What the exercise asks: Rewrite the part of the forum post on house prices and wages that starts with the words "Most young people" and ends with "we're complaining about.", putting "wage" wherever "salary" appears.

As I said I seem to be about your age. I know (and knew) a lot of solicitors and accountants, never met a single one of them with a evening or weekend job as well as their full time job, not one ever! These were all my friends, I knew them very well, I would know if they had extra jobs. They had part time jobs as students if that's what you mean?

OP posts:
Pepperwort · 28/06/2020 10:38

Most young people weren’t on an average salary and the cheapest places in some areas were many times their salary.
I would say it isn’t about not being able to afford to buy a place but not being able to buy a particular type of place in a particular area

FFS. You're exactly the sort of baby boomer we're complaining about.
Do you think most people are on an average salary today?? Averages are known to be problematic. In fact the range of salaries today is much larger than the range of salaries that used to exist through the 60s-80s, income inequality has grown. That's simple mathematics, in large part due to the dependence on percentages for calculating wage increases. Have a look at the wages today: the average EvilPea quoted is not what most people are on. I would guess the mode is about £20k, from what I'm seeing, and you need qualifications to get that; EvilPea quoted what is supposed to be the median salary, 8-9k more than the mode. Jobs that don't require qualifications, I might remind you, are rare as hen's teeth now.

I would say it isn’t about not being able to afford to buy a place but not being able to buy a particular type of place in a particular area
That's because you are not listening to a single word anyone says, reading a single word anyone tells you. Except for anything you want to hear confirming stereotypes and your own experience of 'oh how I struggled'. You're certainly not looking at the reality of modern house prices to wages ratios.

I know all about how 'baby boomers worked multiple jobs to struggle to afford house prices'. I was out working those jobs with my parents as a child, from the age of 7 or 8, delivering pamphlets, knocking on doors asking for money for various schemes, folding up pamphlets at night to deliver, so that my parents could continue to afford their mortgage. I had to look after their other kids for the same reason, and then had them kick me out as soon as they could with the constant expectation that I would earn more to keep them. If I was on that same level of wages now I would have to be doing that same number of extra jobs to be able to afford to rent. I am so tired of telling baby boomers this. Go and look at reality, not the clickbait headlines on the BBC - it is true there are occasional headlines about posh entitled middle class youngsters who expect the world given to them on a plate - and do the maths for yourself.

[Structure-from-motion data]

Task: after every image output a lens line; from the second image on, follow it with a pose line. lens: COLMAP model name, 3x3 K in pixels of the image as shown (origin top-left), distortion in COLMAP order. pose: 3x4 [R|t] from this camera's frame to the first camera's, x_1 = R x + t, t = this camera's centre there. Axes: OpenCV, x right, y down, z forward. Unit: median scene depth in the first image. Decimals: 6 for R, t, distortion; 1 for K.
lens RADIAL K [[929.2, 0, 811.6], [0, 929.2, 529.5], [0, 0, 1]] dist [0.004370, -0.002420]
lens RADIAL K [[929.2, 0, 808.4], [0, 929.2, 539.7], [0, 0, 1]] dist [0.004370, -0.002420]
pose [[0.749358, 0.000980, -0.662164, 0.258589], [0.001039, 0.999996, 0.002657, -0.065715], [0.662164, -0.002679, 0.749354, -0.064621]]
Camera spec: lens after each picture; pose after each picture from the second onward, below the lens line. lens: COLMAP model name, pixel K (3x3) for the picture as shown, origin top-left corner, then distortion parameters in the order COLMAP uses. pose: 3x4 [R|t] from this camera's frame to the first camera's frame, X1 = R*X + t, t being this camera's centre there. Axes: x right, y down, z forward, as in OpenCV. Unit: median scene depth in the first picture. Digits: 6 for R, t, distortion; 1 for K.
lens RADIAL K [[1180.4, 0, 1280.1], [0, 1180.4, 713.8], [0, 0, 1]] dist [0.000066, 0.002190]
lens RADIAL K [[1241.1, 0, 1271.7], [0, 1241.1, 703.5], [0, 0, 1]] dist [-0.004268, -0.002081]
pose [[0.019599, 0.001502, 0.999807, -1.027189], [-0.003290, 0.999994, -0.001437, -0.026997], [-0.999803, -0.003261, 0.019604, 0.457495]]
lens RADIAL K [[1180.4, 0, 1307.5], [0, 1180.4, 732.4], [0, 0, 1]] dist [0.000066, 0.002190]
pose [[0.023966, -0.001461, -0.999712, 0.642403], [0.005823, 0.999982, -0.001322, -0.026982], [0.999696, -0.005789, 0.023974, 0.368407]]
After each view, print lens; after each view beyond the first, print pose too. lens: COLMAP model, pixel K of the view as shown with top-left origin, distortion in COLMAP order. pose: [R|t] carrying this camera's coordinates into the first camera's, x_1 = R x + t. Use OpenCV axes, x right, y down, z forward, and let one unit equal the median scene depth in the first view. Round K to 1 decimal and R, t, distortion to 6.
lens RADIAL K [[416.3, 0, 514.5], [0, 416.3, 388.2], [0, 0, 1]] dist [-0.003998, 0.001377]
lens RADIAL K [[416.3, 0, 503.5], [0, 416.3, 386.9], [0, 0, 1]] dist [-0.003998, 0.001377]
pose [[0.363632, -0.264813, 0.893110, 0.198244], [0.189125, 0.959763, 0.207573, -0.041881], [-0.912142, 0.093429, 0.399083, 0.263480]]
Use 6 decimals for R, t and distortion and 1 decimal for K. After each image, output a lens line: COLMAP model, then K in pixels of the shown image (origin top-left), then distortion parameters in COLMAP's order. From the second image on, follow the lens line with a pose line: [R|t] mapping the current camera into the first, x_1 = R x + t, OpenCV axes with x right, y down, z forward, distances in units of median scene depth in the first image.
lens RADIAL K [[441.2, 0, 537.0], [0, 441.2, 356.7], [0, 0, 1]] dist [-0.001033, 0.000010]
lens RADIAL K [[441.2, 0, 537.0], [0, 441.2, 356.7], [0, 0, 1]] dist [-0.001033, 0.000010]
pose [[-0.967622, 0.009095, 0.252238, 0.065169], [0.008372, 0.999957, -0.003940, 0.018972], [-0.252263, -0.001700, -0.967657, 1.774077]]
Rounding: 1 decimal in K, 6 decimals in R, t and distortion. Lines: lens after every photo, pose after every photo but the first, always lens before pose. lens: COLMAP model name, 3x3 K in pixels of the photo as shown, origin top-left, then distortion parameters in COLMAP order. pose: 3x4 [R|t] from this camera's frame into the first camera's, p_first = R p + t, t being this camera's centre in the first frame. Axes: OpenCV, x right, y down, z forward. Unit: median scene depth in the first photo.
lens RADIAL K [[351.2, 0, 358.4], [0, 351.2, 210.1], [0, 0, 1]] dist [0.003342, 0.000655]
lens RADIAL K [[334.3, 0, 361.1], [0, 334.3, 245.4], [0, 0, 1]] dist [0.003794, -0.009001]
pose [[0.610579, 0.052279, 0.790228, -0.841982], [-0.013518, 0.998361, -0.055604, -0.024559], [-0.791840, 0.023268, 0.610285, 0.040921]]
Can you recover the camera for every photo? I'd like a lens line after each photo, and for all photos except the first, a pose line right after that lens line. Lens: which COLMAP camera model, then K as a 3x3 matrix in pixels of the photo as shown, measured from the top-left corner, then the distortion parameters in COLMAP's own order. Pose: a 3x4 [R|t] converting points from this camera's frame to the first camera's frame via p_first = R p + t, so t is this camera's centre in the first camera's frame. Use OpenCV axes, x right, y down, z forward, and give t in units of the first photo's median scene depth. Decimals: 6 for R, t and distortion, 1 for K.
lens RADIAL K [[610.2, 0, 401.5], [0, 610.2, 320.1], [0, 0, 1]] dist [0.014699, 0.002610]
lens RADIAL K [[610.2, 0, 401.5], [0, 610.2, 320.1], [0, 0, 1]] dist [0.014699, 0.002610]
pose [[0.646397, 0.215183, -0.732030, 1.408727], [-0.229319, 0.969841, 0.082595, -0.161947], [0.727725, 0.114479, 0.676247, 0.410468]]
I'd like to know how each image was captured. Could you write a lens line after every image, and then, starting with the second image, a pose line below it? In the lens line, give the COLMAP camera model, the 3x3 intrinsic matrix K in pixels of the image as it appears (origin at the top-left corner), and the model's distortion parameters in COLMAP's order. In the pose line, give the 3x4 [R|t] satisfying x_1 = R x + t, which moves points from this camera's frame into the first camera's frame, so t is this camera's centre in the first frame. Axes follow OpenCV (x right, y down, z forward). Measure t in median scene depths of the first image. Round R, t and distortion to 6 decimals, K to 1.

Response to the exercise:
Most young people weren’t on an average wage and the cheapest places in some areas were many times their wage.
I would say it isn’t about not being able to afford to buy a place but not being able to buy a particular type of place in a particular area

FFS. You're exactly the sort of baby boomer we're complaining about.